Similarly, testified Vanessa Williams: “I turned around and looked and I observed a weapon on the floor of the lobby….I knew that it was a semiautomatic and it was silver.” She added, “It was a gun.”
The prosecution also introduced the courthouse video of the incident during trial.
In defending Claps, attorney Thomas Breen argued that the deputies could have been mistaken about what object Claps dropped in front of them. Breen argued during the trial, “We know full-well that something can look like and appear to be a gun and not, in fact, be a firearm … There are replicas out there. There are cap guns out there. There are water pistols out there. There are BB guns out there that might look like a firearm.”
In finding Claps not guilty, Burmila ruled that the State failed to sufficiently prove that the weapon in the video was indeed a firearm. He said he was convinced that if the object was a gun, the deputies would have responded with more alarm.
The ruling, said Van Cleve, author of Crook County: Racism and Injustice in America’s Largest Criminal Court, “does not mean it wasn’t a gun.” All it means, she said, is that “they gave Judge Claps special privileges.”
The Injustice Watch review identified a series cases that appeared to stand in contrast:
In November 2017 the Illinois Appellate Court affirmed Keleen Bishop’s conviction for a 2012 break-in at a home on the South Side after a victim testified saying he saw Bishop with what looked like a .22 caliber firearm during the crime but could have possibly been a toy. No weapon was ever admitted into evidence.
In the case of Dwayne Burke, an Illinois Appellate Court panel in 2016 upheld his conviction on armed robbery charges based on the testimony of the cashier at an Evergreen Park gas station who testified Burke had pulled a gun on her and demanded money. The cashier said the gun was “black” and that it “looked real to me.” Her testimony was corroborated by surveillance video that showed a black object in Burke’s hand as he committed the robbery. The court turned away Burke’s contention that it could have been a toy gun or BB gun, writing that “there is no evidence in the record to suggest that the gun was anything other than a real firearm” despite police never recovering a firearm.
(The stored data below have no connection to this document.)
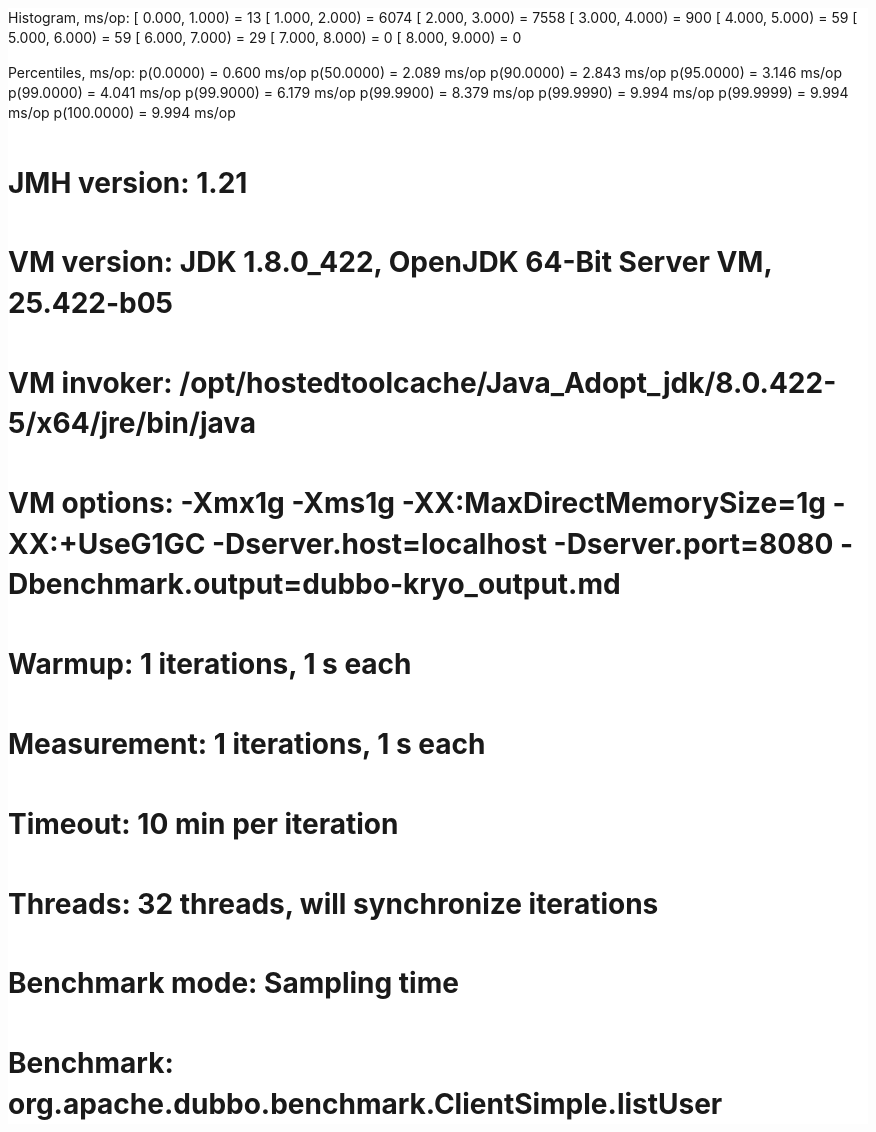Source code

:   Histogram, ms/op:
    [ 0.000,  1.000) = 13 
    [ 1.000,  2.000) = 6074 
    [ 2.000,  3.000) = 7558 
    [ 3.000,  4.000) = 900 
    [ 4.000,  5.000) = 59 
    [ 5.000,  6.000) = 59 
    [ 6.000,  7.000) = 29 
    [ 7.000,  8.000) = 0 
    [ 8.000,  9.000) = 0 

  Percentiles, ms/op:
      p(0.0000) =      0.600 ms/op
     p(50.0000) =      2.089 ms/op
     p(90.0000) =      2.843 ms/op
     p(95.0000) =      3.146 ms/op
     p(99.0000) =      4.041 ms/op
     p(99.9000) =      6.179 ms/op
     p(99.9900) =      8.379 ms/op
     p(99.9990) =      9.994 ms/op
     p(99.9999) =      9.994 ms/op
    p(100.0000) =      9.994 ms/op


# JMH version: 1.21
# VM version: JDK 1.8.0_422, OpenJDK 64-Bit Server VM, 25.422-b05
# VM invoker: /opt/hostedtoolcache/Java_Adopt_jdk/8.0.422-5/x64/jre/bin/java
# VM options: -Xmx1g -Xms1g -XX:MaxDirectMemorySize=1g -XX:+UseG1GC -Dserver.host=localhost -Dserver.port=8080 -Dbenchmark.output=dubbo-kryo_output.md
# Warmup: 1 iterations, 1 s each
# Measurement: 1 iterations, 1 s each
# Timeout: 10 min per iteration
# Threads: 32 threads, will synchronize iterations
# Benchmark mode: Sampling time
# Benchmark: org.apache.dubbo.benchmark.ClientSimple.listUser
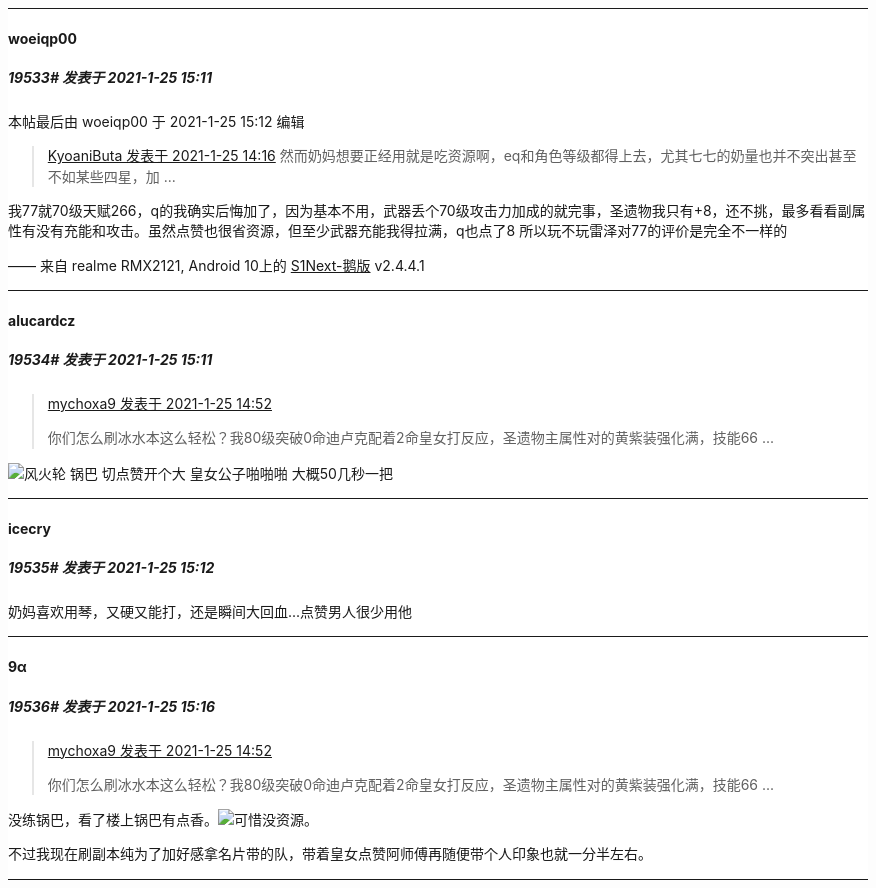 
-----

####  woeiqp00  
##### 19533#       发表于 2021-1-25 15:11


 本帖最后由 woeiqp00 于 2021-1-25 15:12 编辑 
<blockquote><a href="httphttps://bbs.saraba1st.com/2b/forum.php?mod=redirect&amp;goto=findpost&amp;pid=50139947&amp;ptid=1959892" target="_blank">KyoaniButa 发表于 2021-1-25 14:16</a>
然而奶妈想要正经用就是吃资源啊，eq和角色等级都得上去，尤其七七的奶量也并不突出甚至不如某些四星，加 ...</blockquote>
我77就70级天赋266，q的我确实后悔加了，因为基本不用，武器丢个70级攻击力加成的就完事，圣遗物我只有+8，还不挑，最多看看副属性有没有充能和攻击。虽然点赞也很省资源，但至少武器充能我得拉满，q也点了8
所以玩不玩雷泽对77的评价是完全不一样的

—— 来自 realme RMX2121, Android 10上的 [S1Next-鹅版](https://github.com/ykrank/S1-Next/releases) v2.4.4.1


-----

####  alucardcz  
##### 19534#       发表于 2021-1-25 15:11


<blockquote><a href="httphttps://bbs.saraba1st.com/2b/forum.php?mod=redirect&amp;goto=findpost&amp;pid=50140273&amp;ptid=1959892" target="_blank">mychoxa9 发表于 2021-1-25 14:52</a>

你们怎么刷冰水本这么轻松？我80级突破0命迪卢克配着2命皇女打反应，圣遗物主属性对的黄紫装强化满，技能66 ...</blockquote>
<img src="https://static.saraba1st.com/image/smiley/face2017/067.png" referrerpolicy="no-referrer">风火轮 锅巴 切点赞开个大 皇女公子啪啪啪 大概50几秒一把


-----

####  icecry  
##### 19535#       发表于 2021-1-25 15:12


奶妈喜欢用琴，又硬又能打，还是瞬间大回血...点赞男人很少用他


-----

####  9α  
##### 19536#       发表于 2021-1-25 15:16


<blockquote><a href="httphttps://bbs.saraba1st.com/2b/forum.php?mod=redirect&amp;goto=findpost&amp;pid=50140273&amp;ptid=1959892" target="_blank">mychoxa9 发表于 2021-1-25 14:52</a>

你们怎么刷冰水本这么轻松？我80级突破0命迪卢克配着2命皇女打反应，圣遗物主属性对的黄紫装强化满，技能66 ...</blockquote>
没练锅巴，看了楼上锅巴有点香。<img src="https://static.saraba1st.com/image/smiley/face2017/067.png" referrerpolicy="no-referrer">可惜没资源。


不过我现在刷副本纯为了加好感拿名片带的队，带着皇女点赞阿师傅再随便带个人印象也就一分半左右。


-----
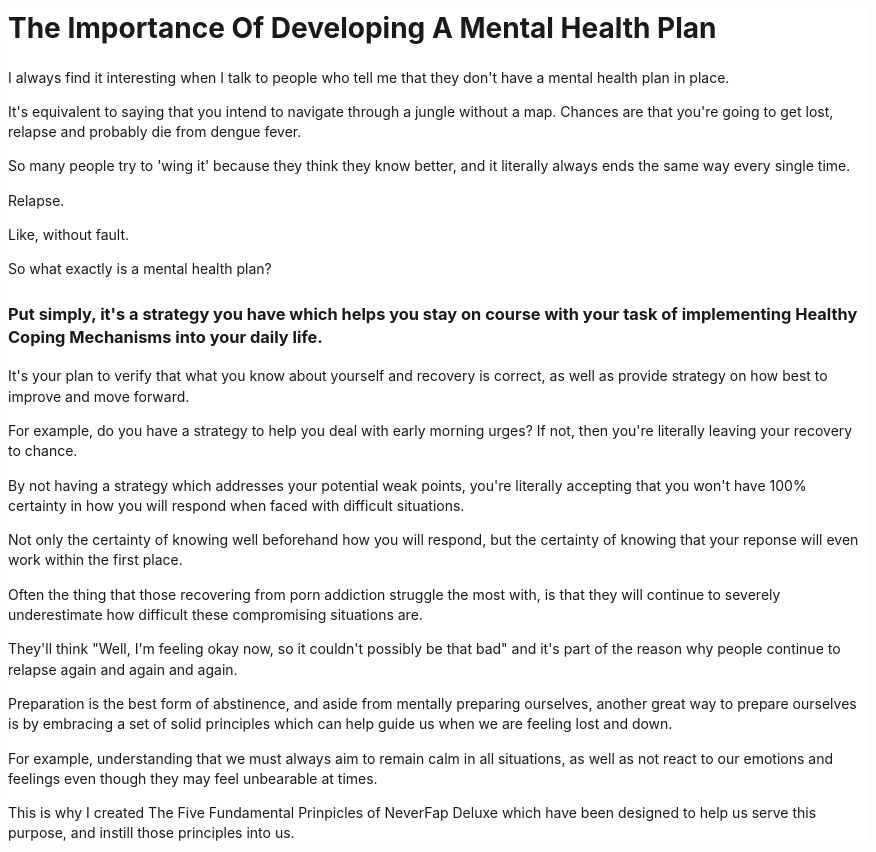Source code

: 


# The Importance Of Developing A Mental Health Plan





I always find it interesting when I talk to people who tell me that they don't have a mental health plan in place.

It's equivalent to saying that you intend to navigate through a jungle without a map. Chances are that you're going to get lost, relapse and probably die from dengue fever.

So many people try to 'wing it' because they think they know better, and it literally always ends the same way every single time.

Relapse.

Like, without fault.

So what exactly is a mental health plan?





### Put simply, it's a strategy you have which helps you stay on course with your task of implementing Healthy Coping Mechanisms into your daily life.




It's your plan to verify that what you know about yourself and recovery is correct, as well as provide strategy on how best to improve and move forward.

For example, do you have a strategy to help you deal with early morning urges? If not, then you're literally leaving your recovery to chance.

By not having a strategy which addresses your potential weak points, you're literally accepting that you won't have 100% certainty in how you will respond when faced with difficult situations.

Not only the certainty of knowing well beforehand how you will respond, but the certainty of knowing that your reponse will even work within the first place.

Often the thing that those recovering from porn addiction struggle the most with, is that they will continue to severely underestimate how difficult these compromising situations are.

They'll think "Well, I'm feeling okay now, so it couldn't possibly be that bad" and it's part of the reason why people continue to relapse again and again and again.

Preparation is the best form of abstinence, and aside from mentally preparing ourselves, another great way to prepare ourselves is by embracing a set of solid principles which can help guide us when we are feeling lost and down.

For example, understanding that we must always aim to remain calm in all situations, as well as not react to our emotions and feelings even though they may feel unbearable at times.

This is why I created The Five Fundamental Prinpicles of NeverFap Deluxe which have been designed to help us serve this purpose, and instill those principles into us.
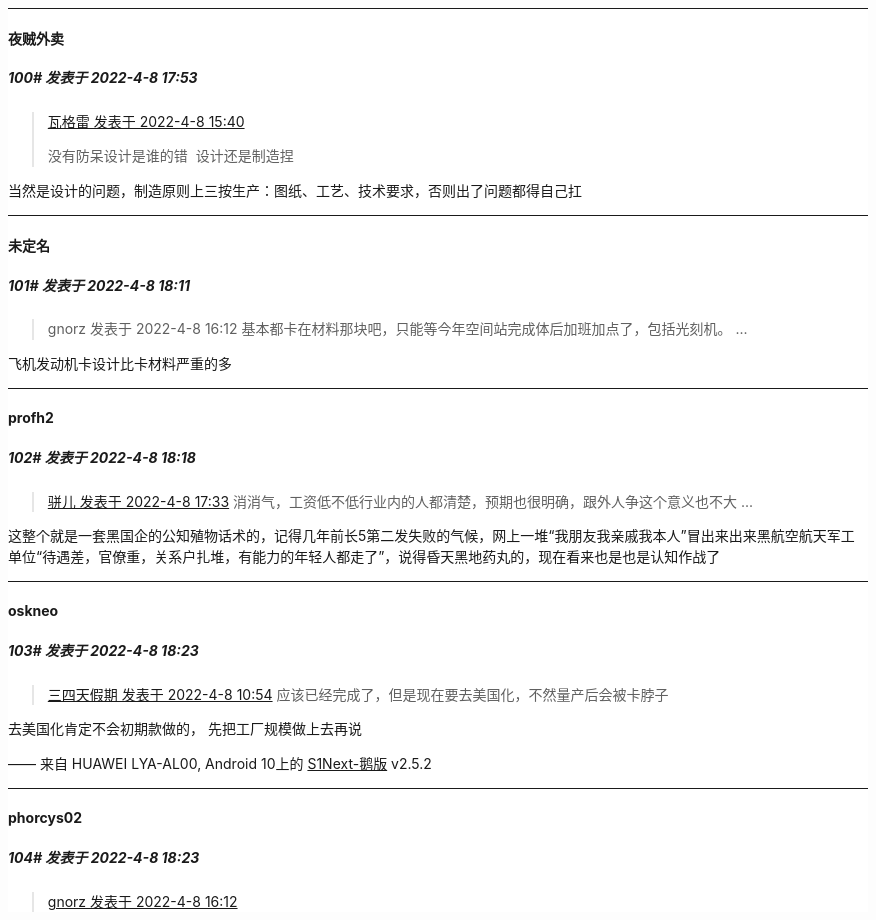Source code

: 

*****

####  夜贼外卖  
##### 100#       发表于 2022-4-8 17:53

<blockquote><a href="httphttps://bbs.saraba1st.com/2b/forum.php?mod=redirect&amp;goto=findpost&amp;pid=55363525&amp;ptid=2063063" target="_blank">瓦格雷 发表于 2022-4-8 15:40</a>

没有防呆设计是谁的错  设计还是制造捏</blockquote>
当然是设计的问题，制造原则上三按生产：图纸、工艺、技术要求，否则出了问题都得自己扛



*****

####  未定名  
##### 101#       发表于 2022-4-8 18:11

<blockquote>gnorz 发表于 2022-4-8 16:12
基本都卡在材料那块吧，只能等今年空间站完成体后加班加点了，包括光刻机。 ...</blockquote>
飞机发动机卡设计比卡材料严重的多



*****

####  profh2  
##### 102#       发表于 2022-4-8 18:18

<blockquote><a href="httphttps://bbs.saraba1st.com/2b/forum.php?mod=redirect&amp;goto=findpost&amp;pid=55365340&amp;ptid=2063063" target="_blank">骈儿 发表于 2022-4-8 17:33</a>
消消气，工资低不低行业内的人都清楚，预期也很明确，跟外人争这个意义也不大 ...</blockquote>
这整个就是一套黑国企的公知殖物话术的，记得几年前长5第二发失败的气候，网上一堆“我朋友我亲戚我本人”冒出来出来黑航空航天军工单位“待遇差，官僚重，关系户扎堆，有能力的年轻人都走了”，说得昏天黑地药丸的，现在看来也是也是认知作战了

*****

####  oskneo  
##### 103#       发表于 2022-4-8 18:23

<blockquote><a href="httphttps://bbs.saraba1st.com/2b/forum.php?mod=redirect&amp;goto=findpost&amp;pid=55359789&amp;ptid=2063063" target="_blank">三四天假期 发表于 2022-4-8 10:54</a>
应该已经完成了，但是现在要去美国化，不然量产后会被卡脖子</blockquote>
去美国化肯定不会初期款做的，
先把工厂规模做上去再说

—— 来自 HUAWEI LYA-AL00, Android 10上的 [S1Next-鹅版](https://github.com/ykrank/S1-Next/releases) v2.5.2

*****

####  phorcys02  
##### 104#       发表于 2022-4-8 18:23

<blockquote><a href="httphttps://bbs.saraba1st.com/2b/forum.php?mod=redirect&amp;goto=findpost&amp;pid=55363998&amp;ptid=2063063" target="_blank">gnorz 发表于 2022-4-8 16:12</a>
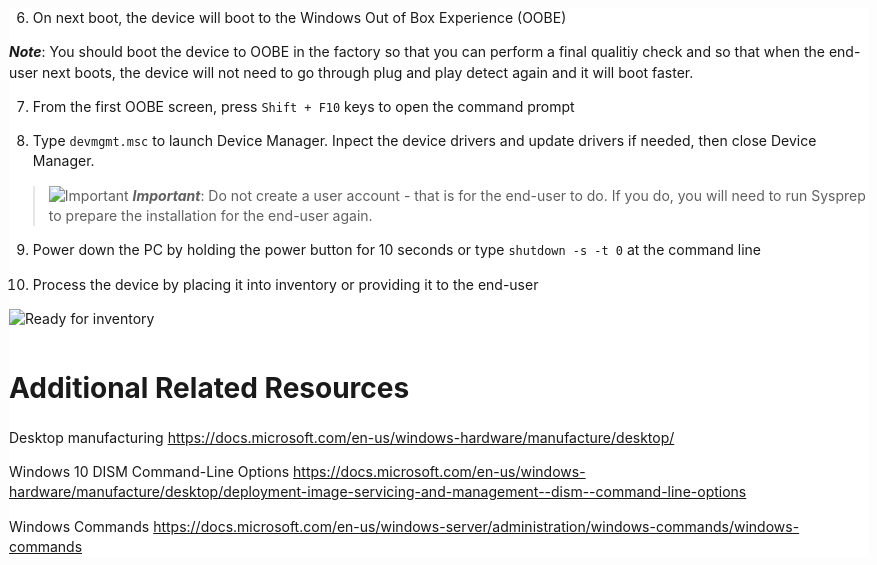 6. On next boot, the device will boot to the Windows Out of Box Experience (OOBE)

***Note***: You should boot the device to OOBE in the factory so that you can perform a final qualitiy check and so that when the end-user next boots, the device will not need to go through plug and play detect again and it will boot faster. 

7. From the first OOBE screen, press `Shift + F10` keys to open the command prompt

8. Type `devmgmt.msc` to launch Device Manager. Inpect the device drivers and update drivers if needed, then close Device Manager.

> ![Important](https://github.com/HaroldMitts/wininstall/blob/master/img/baseline_priority_high_black_18dp.png) ***Important***: Do not create a user account - that is for the end-user to do. If you do, you will need to run Sysprep to prepare the installation for the end-user again.

9. Power down the PC by holding the power button for 10 seconds or type `shutdown -s -t 0` at the command line

10. Process the device by placing it into inventory or providing it to the end-user

![Ready for inventory](https://github.com/HaroldMitts/wininstall/blob/master/img/Forklift.png)

# Additional Related Resources
Desktop manufacturing
https://docs.microsoft.com/en-us/windows-hardware/manufacture/desktop/

Windows 10 DISM Command-Line Options
https://docs.microsoft.com/en-us/windows-hardware/manufacture/desktop/deployment-image-servicing-and-management--dism--command-line-options 

Windows Commands
https://docs.microsoft.com/en-us/windows-server/administration/windows-commands/windows-commands 
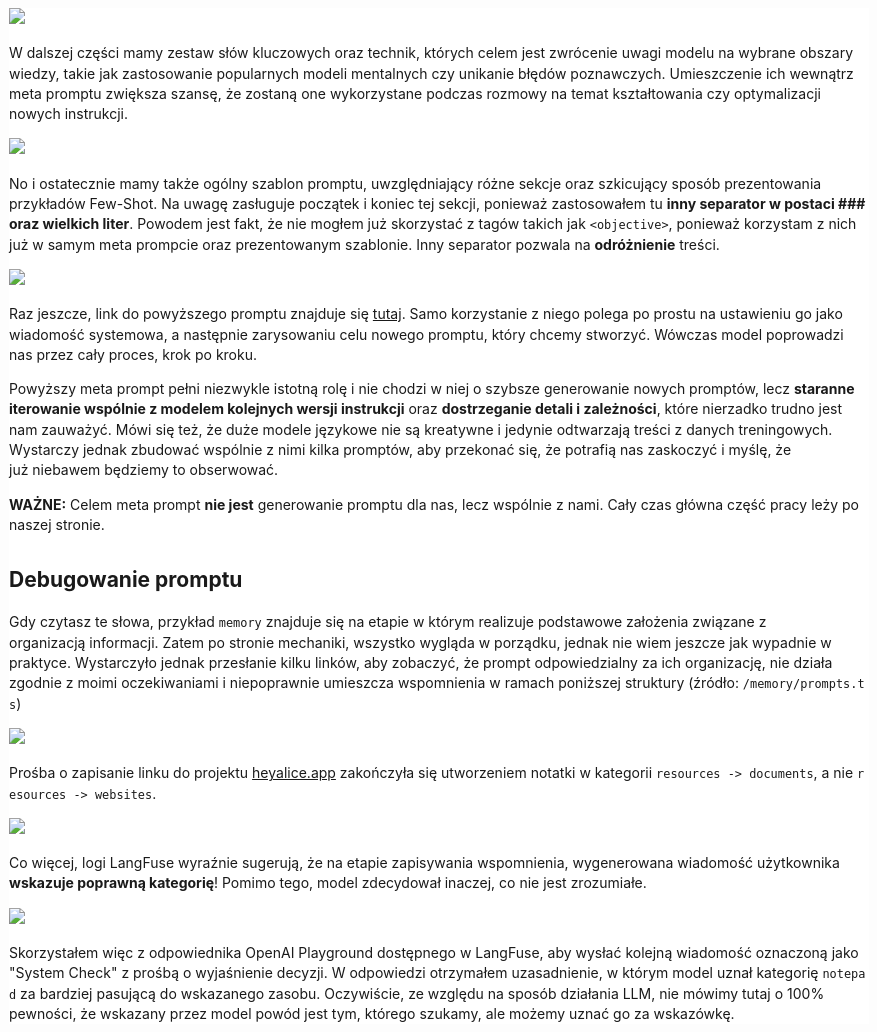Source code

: ![](https://cloud.overment.com/2024-09-14/aidevs3_meta_2-035a2fca-d.png)

W dalszej części mamy zestaw słów kluczowych oraz technik, których celem jest zwrócenie uwagi modelu na wybrane obszary wiedzy, takie jak zastosowanie popularnych modeli mentalnych czy unikanie błędów poznawczych. Umieszczenie ich wewnątrz meta promptu zwiększa szansę, że zostaną one wykorzystane podczas rozmowy na temat kształtowania czy optymalizacji nowych instrukcji.

![](https://cloud.overment.com/2024-09-14/aidevs3_meta_3-acf500bc-2.png)

No i ostatecznie mamy także ogólny szablon promptu, uwzględniający różne sekcje oraz szkicujący sposób prezentowania przykładów Few-Shot. Na uwagę zasługuje początek i koniec tej sekcji, ponieważ zastosowałem tu **inny separator w postaci ### oraz wielkich liter**. Powodem jest fakt, że nie mogłem już skorzystać z tagów takich jak `<objective>`, ponieważ korzystam z nich już w samym meta prompcie oraz prezentowanym szablonie. Inny separator pozwala na **odróżnienie** treści. 

![](https://cloud.overment.com/2024-09-14/aidevs3_meta_4-3c82b7ad-c.png)

Raz jeszcze, link do powyższego promptu znajduje się [tutaj](https://cloud.overment.com/AI_devs-3-Prompt-Engineer-1726336422-1726339115.md). Samo korzystanie z niego polega po prostu na ustawieniu go jako wiadomość systemowa, a następnie zarysowaniu celu nowego promptu, który chcemy stworzyć. Wówczas model poprowadzi nas przez cały proces, krok po kroku.

Powyższy meta prompt pełni niezwykle istotną rolę i nie chodzi w niej o szybsze generowanie nowych promptów, lecz **staranne iterowanie wspólnie z modelem kolejnych wersji instrukcji** oraz **dostrzeganie detali i zależności**, które nierzadko trudno jest nam zauważyć. Mówi się też, że duże modele językowe nie są kreatywne i jedynie odtwarzają treści z danych treningowych. Wystarczy jednak zbudować wspólnie z nimi kilka promptów, aby przekonać się, że potrafią nas zaskoczyć i myślę, że już niebawem będziemy to obserwować. 

**WAŻNE:** Celem meta prompt **nie jest** generowanie promptu dla nas, lecz wspólnie z nami. Cały czas główna część pracy leży po naszej stronie. 
## Debugowanie promptu

Gdy czytasz te słowa, przykład `memory` znajduje się na etapie w którym realizuje podstawowe założenia związane z organizacją informacji. Zatem po stronie mechaniki, wszystko wygląda w porządku, jednak nie wiem jeszcze jak wypadnie w praktyce. Wystarczyło jednak przesłanie kilku linków, aby zobaczyć, że prompt odpowiedzialny za ich organizację, nie działa zgodnie z moimi oczekiwaniami i niepoprawnie umieszcza wspomnienia w ramach poniższej struktury (źródło: `/memory/prompts.ts`)

![](https://cloud.overment.com/2024-09-15/aidevs3_mind-be1e1739-5.png)

Prośba o zapisanie linku do projektu [heyalice.app](https://heyalice.app) zakończyła się utworzeniem notatki w kategorii `resources -> documents`, a nie `resources -> websites`.  

![](https://cloud.overment.com/2024-09-15/aidevs3_categorization-40ba59c4-5.png)

Co więcej, logi LangFuse wyraźnie sugerują, że na etapie zapisywania wspomnienia, wygenerowana wiadomość użytkownika **wskazuje poprawną kategorię**! Pomimo tego, model zdecydował inaczej, co nie jest zrozumiałe. 

![](https://cloud.overment.com/2024-09-15/aidevs3_request-b5a92d3e-d.png)

Skorzystałem więc z odpowiednika OpenAI Playground dostępnego w LangFuse, aby wysłać kolejną wiadomość oznaczoną jako "System Check" z prośbą o wyjaśnienie decyzji. W odpowiedzi otrzymałem uzasadnienie, w którym model uznał kategorię `notepad` za bardziej pasującą do wskazanego zasobu. Oczywiście, ze względu na sposób działania LLM, nie mówimy tutaj o 100% pewności, że wskazany przez model powód jest tym, którego szukamy, ale możemy uznać go za wskazówkę.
In August the Illinois Appellate Court upheld the conviction of a minor identified as “Jose A.” of armed robbery and battery after the victim said he saw a silver gun in the respondent’s hand as he was being robbed in Wicker Park. Surveillance video appeared to support his account, although no firearm was ever admitted into evidence.
Van Cleve and others interviewed expressed concern that Claps received differential treatment from the moment the gun was dropped in the lobby. “If this was any other person, he would’ve been tackled … it’s very clear in his status as an insider that he had special circumstances and special privileges.”
The sheriff’s office disputes that account, saying the deputies were not sure whether the law forbidding guns in the courthouse provided an exemption for judges. Spokeswoman Cara Smith said that “In every regard this is an unusual and unprecedented case and we think the deputies acted appropriately in bringing it to the supervisors immediately.”
Cook County Public Defender Amy Campanelli said that prosecutors at times agree not to pursue gun charges if no gun is produced. Campanelli said she hopes that the treatment afforded to Claps is the norm: “I hope the judges are fair to everyone that comes into the courtroom and just not [Claps] because he’s a judge.”
Van Cleve and others think otherwise, saying the case is especially troubling because of the appearance of special treatment.. “It doesn’t seem like they were in any way concerned with the appearance of justice in this case at all,” she said.
Rachel Kim, Mari Cohen, Abigail Blachman, and Abigail Bazin contributed research.